Nas próximas semanas, o gato fica atrás da janela. Mas enquanto aí está, pensa. Pensa no que se passa do lado de lá da sua janela. É que lá fora não há apenas um vírus, embora assim pareça a muitos dos que preferem observar os media, desprezando o observatório privilegiado que é a sua janela. O gato – qualquer gato – sabe estar confinado permanecendo livre.

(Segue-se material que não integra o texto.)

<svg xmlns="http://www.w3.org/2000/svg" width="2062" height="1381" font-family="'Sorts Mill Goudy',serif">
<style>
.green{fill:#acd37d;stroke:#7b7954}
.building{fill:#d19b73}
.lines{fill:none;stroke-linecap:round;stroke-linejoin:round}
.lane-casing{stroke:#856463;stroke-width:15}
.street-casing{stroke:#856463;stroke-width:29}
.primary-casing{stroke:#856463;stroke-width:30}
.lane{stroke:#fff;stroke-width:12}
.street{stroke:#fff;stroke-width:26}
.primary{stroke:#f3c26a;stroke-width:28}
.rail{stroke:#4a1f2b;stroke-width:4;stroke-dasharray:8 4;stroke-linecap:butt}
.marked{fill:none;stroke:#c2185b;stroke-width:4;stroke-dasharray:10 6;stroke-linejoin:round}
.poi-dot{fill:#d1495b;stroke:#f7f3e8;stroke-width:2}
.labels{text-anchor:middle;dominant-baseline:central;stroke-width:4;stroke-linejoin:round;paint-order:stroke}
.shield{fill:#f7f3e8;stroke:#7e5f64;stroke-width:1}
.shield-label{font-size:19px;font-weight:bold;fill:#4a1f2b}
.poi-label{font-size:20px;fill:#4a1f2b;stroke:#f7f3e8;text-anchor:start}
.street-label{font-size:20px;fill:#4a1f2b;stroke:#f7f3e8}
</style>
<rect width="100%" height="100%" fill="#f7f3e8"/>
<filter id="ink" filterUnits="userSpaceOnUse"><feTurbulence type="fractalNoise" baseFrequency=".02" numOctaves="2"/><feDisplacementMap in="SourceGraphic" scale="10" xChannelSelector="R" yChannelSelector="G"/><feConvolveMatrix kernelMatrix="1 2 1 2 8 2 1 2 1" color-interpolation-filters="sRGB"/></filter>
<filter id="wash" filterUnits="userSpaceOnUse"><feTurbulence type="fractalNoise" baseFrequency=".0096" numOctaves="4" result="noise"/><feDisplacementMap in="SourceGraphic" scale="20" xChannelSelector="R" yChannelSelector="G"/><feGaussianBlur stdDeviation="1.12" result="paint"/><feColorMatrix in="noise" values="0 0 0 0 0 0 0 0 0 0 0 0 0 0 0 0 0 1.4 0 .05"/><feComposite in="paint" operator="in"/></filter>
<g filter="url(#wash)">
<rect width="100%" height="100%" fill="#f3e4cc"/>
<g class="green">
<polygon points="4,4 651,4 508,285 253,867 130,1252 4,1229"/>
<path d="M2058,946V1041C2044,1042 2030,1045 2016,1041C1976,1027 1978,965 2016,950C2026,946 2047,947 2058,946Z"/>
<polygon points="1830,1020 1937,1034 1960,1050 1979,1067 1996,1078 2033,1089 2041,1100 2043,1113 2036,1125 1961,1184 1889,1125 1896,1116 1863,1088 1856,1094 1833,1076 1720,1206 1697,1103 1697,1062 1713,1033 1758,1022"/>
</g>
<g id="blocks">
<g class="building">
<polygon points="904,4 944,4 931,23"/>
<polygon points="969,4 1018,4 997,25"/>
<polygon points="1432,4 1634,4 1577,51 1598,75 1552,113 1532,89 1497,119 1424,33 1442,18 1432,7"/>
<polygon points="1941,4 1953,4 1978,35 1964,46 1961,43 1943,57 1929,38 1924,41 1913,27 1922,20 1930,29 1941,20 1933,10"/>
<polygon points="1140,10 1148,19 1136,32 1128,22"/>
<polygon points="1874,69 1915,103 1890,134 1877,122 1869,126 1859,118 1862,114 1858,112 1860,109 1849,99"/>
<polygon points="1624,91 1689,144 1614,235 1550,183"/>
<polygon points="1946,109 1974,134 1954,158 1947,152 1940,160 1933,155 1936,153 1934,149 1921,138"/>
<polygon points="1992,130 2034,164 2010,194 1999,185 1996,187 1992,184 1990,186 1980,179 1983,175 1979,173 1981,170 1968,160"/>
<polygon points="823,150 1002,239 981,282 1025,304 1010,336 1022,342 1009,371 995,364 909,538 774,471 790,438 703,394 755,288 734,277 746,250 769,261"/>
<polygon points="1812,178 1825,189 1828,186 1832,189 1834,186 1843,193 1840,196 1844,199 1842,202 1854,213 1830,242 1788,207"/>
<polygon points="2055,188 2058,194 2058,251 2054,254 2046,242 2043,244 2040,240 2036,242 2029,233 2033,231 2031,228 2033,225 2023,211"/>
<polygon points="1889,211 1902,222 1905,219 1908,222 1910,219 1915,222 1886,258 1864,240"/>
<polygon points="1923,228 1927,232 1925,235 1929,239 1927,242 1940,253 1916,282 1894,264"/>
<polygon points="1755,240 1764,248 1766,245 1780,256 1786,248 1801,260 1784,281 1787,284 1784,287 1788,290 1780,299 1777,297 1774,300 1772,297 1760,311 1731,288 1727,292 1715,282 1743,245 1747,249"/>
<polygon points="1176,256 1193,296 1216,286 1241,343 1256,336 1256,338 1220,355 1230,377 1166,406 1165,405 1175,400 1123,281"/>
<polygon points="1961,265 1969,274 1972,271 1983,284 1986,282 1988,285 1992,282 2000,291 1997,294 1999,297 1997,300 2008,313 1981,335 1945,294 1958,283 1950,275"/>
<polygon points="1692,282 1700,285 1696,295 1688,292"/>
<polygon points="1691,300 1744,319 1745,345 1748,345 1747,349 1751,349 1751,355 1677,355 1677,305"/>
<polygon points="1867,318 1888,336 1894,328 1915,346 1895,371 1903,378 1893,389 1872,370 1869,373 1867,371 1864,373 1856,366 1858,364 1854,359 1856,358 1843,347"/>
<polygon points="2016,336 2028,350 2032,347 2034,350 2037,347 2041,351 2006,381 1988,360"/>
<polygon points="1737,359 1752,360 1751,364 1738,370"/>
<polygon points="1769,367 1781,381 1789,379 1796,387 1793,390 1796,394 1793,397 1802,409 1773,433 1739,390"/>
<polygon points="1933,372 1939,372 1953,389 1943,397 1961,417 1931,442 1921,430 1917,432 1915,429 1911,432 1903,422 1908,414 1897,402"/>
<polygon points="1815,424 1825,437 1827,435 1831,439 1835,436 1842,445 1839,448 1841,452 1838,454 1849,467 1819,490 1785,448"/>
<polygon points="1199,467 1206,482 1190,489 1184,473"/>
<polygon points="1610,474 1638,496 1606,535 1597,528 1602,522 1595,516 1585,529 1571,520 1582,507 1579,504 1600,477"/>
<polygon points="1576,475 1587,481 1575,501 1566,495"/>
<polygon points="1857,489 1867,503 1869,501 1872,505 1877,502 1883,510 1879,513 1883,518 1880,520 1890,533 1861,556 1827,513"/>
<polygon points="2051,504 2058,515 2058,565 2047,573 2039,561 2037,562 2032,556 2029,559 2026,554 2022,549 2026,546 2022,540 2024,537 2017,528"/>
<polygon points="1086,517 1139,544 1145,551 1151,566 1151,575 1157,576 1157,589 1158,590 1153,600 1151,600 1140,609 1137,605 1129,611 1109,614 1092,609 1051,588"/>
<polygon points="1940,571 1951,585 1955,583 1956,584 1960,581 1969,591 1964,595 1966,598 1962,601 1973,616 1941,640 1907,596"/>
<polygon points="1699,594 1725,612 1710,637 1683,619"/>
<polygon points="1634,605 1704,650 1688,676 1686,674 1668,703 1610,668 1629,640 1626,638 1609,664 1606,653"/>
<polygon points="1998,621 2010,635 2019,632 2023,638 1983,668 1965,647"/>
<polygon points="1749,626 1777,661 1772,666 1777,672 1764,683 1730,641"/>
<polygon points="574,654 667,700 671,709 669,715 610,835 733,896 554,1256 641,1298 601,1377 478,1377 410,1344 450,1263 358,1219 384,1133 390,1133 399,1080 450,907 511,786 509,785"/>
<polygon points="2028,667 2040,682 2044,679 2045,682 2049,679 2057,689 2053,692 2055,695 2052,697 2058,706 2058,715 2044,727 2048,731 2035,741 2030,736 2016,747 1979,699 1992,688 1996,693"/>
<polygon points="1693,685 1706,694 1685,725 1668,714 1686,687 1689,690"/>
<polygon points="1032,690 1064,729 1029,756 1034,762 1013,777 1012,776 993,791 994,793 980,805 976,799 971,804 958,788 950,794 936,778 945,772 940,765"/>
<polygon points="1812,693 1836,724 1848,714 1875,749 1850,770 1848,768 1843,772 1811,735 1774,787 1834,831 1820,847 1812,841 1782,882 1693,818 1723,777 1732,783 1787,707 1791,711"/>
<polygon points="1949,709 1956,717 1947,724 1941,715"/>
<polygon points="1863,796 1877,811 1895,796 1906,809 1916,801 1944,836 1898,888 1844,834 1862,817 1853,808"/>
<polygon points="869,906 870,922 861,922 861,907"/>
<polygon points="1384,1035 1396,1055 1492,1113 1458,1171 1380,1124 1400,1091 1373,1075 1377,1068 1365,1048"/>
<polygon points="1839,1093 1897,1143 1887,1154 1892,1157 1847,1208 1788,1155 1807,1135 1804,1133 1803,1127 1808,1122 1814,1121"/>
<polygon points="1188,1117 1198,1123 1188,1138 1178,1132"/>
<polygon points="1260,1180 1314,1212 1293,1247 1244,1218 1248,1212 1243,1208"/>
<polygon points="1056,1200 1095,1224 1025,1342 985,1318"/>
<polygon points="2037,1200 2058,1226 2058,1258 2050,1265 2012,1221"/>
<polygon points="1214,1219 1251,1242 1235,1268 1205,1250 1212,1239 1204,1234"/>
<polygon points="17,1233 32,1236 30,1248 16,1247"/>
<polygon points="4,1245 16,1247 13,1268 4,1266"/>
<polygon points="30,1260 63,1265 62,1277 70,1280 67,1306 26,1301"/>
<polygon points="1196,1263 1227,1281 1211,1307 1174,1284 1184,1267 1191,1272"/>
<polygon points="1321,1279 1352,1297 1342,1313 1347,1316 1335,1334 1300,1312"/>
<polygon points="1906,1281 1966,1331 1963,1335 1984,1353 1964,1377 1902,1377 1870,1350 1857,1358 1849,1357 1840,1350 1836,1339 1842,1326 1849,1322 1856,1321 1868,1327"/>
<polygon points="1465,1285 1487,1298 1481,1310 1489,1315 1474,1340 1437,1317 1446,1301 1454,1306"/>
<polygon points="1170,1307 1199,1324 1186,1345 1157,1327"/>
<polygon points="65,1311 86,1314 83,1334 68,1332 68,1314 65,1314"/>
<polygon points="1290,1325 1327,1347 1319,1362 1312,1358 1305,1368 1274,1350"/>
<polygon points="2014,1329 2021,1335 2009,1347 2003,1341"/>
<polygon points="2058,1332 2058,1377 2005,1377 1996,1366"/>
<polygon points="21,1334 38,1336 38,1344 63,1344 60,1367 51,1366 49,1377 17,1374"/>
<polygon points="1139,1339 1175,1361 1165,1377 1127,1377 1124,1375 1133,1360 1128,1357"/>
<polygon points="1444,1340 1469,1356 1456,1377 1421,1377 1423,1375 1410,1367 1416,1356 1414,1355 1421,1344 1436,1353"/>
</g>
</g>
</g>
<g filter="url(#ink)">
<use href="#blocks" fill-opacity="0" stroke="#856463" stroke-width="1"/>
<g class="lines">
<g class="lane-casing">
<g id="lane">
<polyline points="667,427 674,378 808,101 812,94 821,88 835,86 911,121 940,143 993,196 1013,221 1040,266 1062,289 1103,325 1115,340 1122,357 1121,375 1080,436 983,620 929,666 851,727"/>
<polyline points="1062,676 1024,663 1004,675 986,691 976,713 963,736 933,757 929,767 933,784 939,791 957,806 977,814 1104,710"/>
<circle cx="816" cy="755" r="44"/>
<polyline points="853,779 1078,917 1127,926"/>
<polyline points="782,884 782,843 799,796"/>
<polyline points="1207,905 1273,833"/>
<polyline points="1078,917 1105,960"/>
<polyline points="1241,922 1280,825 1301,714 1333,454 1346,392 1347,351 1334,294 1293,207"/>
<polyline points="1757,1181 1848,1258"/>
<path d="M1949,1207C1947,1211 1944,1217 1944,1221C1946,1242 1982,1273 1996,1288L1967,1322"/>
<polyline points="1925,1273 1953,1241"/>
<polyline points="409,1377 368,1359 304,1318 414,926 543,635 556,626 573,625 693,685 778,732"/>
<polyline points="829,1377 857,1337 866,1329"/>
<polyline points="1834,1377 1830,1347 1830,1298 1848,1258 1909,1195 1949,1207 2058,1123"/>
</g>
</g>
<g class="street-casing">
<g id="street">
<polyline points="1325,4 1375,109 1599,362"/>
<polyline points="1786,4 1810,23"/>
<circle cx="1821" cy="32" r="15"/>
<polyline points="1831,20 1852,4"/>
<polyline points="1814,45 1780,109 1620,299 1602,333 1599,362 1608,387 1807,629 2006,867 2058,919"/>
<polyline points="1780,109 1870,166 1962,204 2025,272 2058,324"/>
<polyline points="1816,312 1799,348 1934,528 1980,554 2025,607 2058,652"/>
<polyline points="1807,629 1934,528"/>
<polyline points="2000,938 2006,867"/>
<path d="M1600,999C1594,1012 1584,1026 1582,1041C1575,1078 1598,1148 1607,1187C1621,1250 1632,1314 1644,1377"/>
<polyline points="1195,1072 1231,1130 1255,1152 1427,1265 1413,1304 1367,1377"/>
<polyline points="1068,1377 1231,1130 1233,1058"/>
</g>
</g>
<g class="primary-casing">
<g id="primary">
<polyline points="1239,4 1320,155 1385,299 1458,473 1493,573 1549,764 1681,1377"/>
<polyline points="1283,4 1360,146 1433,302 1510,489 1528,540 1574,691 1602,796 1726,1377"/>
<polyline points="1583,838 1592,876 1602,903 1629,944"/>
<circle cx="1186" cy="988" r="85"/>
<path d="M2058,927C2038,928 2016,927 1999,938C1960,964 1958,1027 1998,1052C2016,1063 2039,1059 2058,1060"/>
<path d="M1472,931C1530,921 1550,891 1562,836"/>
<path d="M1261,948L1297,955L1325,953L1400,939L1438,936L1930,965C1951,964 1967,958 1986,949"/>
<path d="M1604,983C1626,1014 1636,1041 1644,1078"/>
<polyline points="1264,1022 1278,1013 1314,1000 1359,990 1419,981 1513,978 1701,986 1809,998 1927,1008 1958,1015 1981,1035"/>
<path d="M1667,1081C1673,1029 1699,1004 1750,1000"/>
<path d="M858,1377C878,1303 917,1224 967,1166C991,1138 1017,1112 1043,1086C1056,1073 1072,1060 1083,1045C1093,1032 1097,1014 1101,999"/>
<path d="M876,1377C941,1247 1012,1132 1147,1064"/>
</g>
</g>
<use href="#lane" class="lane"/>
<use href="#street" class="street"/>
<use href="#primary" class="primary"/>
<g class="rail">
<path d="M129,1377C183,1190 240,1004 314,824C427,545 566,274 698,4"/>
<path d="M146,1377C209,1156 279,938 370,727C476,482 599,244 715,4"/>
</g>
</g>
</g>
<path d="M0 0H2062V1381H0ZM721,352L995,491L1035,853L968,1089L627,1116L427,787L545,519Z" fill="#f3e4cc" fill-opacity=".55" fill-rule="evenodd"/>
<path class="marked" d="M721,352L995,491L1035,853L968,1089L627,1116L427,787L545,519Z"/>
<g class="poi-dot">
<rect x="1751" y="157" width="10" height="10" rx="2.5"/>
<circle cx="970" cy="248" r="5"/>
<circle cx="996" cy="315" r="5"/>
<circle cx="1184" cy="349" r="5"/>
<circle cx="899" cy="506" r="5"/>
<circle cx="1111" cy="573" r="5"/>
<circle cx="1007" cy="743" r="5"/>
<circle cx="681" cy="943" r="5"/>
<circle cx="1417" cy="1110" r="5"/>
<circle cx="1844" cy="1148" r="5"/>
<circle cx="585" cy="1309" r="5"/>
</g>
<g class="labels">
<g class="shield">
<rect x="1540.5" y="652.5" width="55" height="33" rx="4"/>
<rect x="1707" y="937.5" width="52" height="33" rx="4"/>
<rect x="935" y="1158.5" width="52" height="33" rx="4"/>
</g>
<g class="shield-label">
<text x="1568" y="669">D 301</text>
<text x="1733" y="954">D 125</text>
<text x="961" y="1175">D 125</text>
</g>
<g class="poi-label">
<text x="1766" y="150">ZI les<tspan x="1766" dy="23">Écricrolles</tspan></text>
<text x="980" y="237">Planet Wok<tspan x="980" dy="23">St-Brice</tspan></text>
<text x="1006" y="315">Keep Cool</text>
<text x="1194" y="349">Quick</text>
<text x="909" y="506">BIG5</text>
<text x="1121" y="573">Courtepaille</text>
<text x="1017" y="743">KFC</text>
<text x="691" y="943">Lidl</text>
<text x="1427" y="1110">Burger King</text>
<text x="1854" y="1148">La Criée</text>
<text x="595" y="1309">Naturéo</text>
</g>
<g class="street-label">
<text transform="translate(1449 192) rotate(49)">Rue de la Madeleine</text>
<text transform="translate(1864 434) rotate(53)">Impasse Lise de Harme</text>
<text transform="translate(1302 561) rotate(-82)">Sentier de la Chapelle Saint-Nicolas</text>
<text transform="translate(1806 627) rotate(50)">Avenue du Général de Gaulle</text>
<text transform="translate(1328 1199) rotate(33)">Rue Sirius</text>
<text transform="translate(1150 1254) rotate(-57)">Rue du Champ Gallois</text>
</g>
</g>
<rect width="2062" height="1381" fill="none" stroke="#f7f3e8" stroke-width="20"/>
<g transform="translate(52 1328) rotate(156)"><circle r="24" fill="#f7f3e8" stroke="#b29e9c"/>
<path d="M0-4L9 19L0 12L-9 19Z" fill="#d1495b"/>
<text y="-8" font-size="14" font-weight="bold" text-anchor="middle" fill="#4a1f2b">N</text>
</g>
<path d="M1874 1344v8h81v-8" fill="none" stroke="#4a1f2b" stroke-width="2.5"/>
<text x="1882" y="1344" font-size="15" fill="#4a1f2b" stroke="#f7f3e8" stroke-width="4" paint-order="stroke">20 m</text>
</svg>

Sabe proteger-se sendo capaz de ver a ironia dessa «protecção». «É também isso que quer dizer “manter-se à janela”: manter-se nesse compromisso entre duas exigências igualmente absolutas e inteiramente incompatíveis, a do interior que protege a mão que escreve e a do exterior que ensina a ver subtraindo o olhar a toda a protecção» (Rancière, As Margens da Ficção, kkym, p. 48).
O
gato não apenas observa, mas também escuta os apelos à guerra que
chegam de todos os lados. Pandemia e guerra tornaram-se quase
sinónimos na modernidade industrial. A gripe espanhola veio na
esteira da Primeira Grande Guerra. Ela foi, na verdade, a arma
secreta do conflito que normalizou a guerra química e
bacteriológica. Como todos os países em guerra proibiram a
referência à epidemia, esta pôde expandir-se, fazendo mais mortos
do que aqueles directamente vitimados pelos combates. Apollinaire,
que tinha levado em cheio com um estilhaço na cabeça em 1916 e
ostentava em Paris a tira de couro que lhe mantinha unido o crânio,
morre afinal da gripe em 1918. A situação actual é a imagem
invertida do que se passou há cem anos: todos falam do corona-vírus,
todos os governos nos dizem que temos de aderir a esta «guerra»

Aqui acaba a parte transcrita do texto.